= Task to carry out =
Could you reproduce all of the records exactly?

[Object state comparisons]

* * * * *

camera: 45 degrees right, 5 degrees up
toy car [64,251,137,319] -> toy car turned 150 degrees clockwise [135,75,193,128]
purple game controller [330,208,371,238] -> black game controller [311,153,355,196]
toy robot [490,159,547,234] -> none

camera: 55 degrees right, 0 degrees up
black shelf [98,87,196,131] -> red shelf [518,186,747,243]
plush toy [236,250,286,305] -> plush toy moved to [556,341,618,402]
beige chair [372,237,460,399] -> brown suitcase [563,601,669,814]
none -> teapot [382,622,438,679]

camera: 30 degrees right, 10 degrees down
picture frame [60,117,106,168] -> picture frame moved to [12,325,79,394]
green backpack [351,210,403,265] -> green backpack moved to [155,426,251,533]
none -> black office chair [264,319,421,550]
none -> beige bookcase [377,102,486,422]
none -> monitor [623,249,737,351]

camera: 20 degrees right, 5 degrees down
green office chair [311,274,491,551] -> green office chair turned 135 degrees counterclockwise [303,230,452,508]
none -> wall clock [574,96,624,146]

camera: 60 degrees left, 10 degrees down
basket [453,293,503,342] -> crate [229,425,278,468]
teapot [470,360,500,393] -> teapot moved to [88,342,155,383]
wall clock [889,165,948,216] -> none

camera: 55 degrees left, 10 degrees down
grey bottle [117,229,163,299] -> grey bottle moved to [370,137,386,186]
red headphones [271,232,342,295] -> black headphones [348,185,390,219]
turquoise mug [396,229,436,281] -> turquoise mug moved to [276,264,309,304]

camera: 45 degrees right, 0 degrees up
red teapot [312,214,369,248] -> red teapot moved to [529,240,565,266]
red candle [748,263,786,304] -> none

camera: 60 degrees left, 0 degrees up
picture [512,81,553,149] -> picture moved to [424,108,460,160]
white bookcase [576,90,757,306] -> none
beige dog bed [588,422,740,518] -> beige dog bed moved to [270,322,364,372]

* * * * *

= Response to this exercise =
camera: 45 degrees right, 5 degrees up
toy car [64,251,137,319] -> toy car turned 150 degrees clockwise [135,75,193,128]
purple game controller [330,208,371,238] -> black game controller [311,153,355,196]
toy robot [490,159,547,234] -> none

camera: 55 degrees right, 0 degrees up
black shelf [98,87,196,131] -> red shelf [518,186,747,243]
plush toy [236,250,286,305] -> plush toy moved to [556,341,618,402]
beige chair [372,237,460,399] -> brown suitcase [563,601,669,814]
none -> teapot [382,622,438,679]

camera: 30 degrees right, 10 degrees down
picture frame [60,117,106,168] -> picture frame moved to [12,325,79,394]
green backpack [351,210,403,265] -> green backpack moved to [155,426,251,533]
none -> black office chair [264,319,421,550]
none -> beige bookcase [377,102,486,422]
none -> monitor [623,249,737,351]

camera: 20 degrees right, 5 degrees down
green office chair [311,274,491,551] -> green office chair turned 135 degrees counterclockwise [303,230,452,508]
none -> wall clock [574,96,624,146]

camera: 60 degrees left, 10 degrees down
basket [453,293,503,342] -> crate [229,425,278,468]
teapot [470,360,500,393] -> teapot moved to [88,342,155,383]
wall clock [889,165,948,216] -> none

camera: 55 degrees left, 10 degrees down
grey bottle [117,229,163,299] -> grey bottle moved to [370,137,386,186]
red headphones [271,232,342,295] -> black headphones [348,185,390,219]
turquoise mug [396,229,436,281] -> turquoise mug moved to [276,264,309,304]

camera: 45 degrees right, 0 degrees up
red teapot [312,214,369,248] -> red teapot moved to [529,240,565,266]
red candle [748,263,786,304] -> none

camera: 60 degrees left, 0 degrees up
picture [512,81,553,149] -> picture moved to [424,108,460,160]
white bookcase [576,90,757,306] -> none
beige dog bed [588,422,740,518] -> beige dog bed moved to [270,322,364,372]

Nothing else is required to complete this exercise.